Dataset entries
-- Opening Marker --

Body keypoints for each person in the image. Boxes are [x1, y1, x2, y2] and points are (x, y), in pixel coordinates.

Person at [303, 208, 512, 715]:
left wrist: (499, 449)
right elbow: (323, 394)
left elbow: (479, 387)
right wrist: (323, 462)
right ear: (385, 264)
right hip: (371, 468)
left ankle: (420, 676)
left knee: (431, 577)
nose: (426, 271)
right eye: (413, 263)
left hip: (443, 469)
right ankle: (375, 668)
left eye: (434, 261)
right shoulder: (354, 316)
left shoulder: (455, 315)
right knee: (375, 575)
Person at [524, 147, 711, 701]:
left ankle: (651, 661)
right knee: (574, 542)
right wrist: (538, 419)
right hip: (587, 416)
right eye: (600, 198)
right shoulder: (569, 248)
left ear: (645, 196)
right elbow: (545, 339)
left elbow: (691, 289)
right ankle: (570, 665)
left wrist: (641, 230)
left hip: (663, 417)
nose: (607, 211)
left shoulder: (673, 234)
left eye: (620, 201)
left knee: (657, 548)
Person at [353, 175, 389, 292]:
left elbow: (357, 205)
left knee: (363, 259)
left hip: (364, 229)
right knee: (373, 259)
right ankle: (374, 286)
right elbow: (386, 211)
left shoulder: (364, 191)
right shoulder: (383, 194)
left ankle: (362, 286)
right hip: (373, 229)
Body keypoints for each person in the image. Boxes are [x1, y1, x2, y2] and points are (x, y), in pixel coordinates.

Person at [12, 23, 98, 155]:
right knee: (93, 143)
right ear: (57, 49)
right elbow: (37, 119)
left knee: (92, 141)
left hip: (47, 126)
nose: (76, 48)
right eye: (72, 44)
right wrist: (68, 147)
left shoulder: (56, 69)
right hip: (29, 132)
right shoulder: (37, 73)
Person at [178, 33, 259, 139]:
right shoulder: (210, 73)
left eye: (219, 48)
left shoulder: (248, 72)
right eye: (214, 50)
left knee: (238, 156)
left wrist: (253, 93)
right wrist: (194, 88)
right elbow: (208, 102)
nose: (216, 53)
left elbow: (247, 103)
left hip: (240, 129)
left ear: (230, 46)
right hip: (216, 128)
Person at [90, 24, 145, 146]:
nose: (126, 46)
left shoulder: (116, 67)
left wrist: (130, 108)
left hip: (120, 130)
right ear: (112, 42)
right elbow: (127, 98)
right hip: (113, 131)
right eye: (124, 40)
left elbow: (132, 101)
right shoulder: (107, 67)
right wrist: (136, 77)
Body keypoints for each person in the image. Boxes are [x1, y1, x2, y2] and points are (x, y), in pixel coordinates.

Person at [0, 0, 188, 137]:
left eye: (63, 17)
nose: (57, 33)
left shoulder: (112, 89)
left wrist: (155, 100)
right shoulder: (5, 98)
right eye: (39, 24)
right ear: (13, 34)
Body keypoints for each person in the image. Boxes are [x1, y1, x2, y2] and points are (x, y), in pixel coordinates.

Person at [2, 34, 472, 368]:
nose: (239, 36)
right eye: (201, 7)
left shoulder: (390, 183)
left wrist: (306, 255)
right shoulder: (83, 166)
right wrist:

-- Closing Marker --

- [Activity]: The range runs from the line above containing "left knee: (431, 577)" to the line containing "right hip: (373, 229)", inclusive. Restate those lines word for word and no others.

- [Completed task]:
left knee: (431, 577)
nose: (426, 271)
right eye: (413, 263)
left hip: (443, 469)
right ankle: (375, 668)
left eye: (434, 261)
right shoulder: (354, 316)
left shoulder: (455, 315)
right knee: (375, 575)
Person at [524, 147, 711, 701]:
left ankle: (651, 661)
right knee: (574, 542)
right wrist: (538, 419)
right hip: (587, 416)
right eye: (600, 198)
right shoulder: (569, 248)
left ear: (645, 196)
right elbow: (545, 339)
left elbow: (691, 289)
right ankle: (570, 665)
left wrist: (641, 230)
left hip: (663, 417)
nose: (607, 211)
left shoulder: (673, 234)
left eye: (620, 201)
left knee: (657, 548)
Person at [353, 175, 389, 292]:
left elbow: (357, 205)
left knee: (363, 259)
left hip: (364, 229)
right knee: (373, 259)
right ankle: (374, 286)
right elbow: (386, 211)
left shoulder: (364, 191)
right shoulder: (383, 194)
left ankle: (362, 286)
right hip: (373, 229)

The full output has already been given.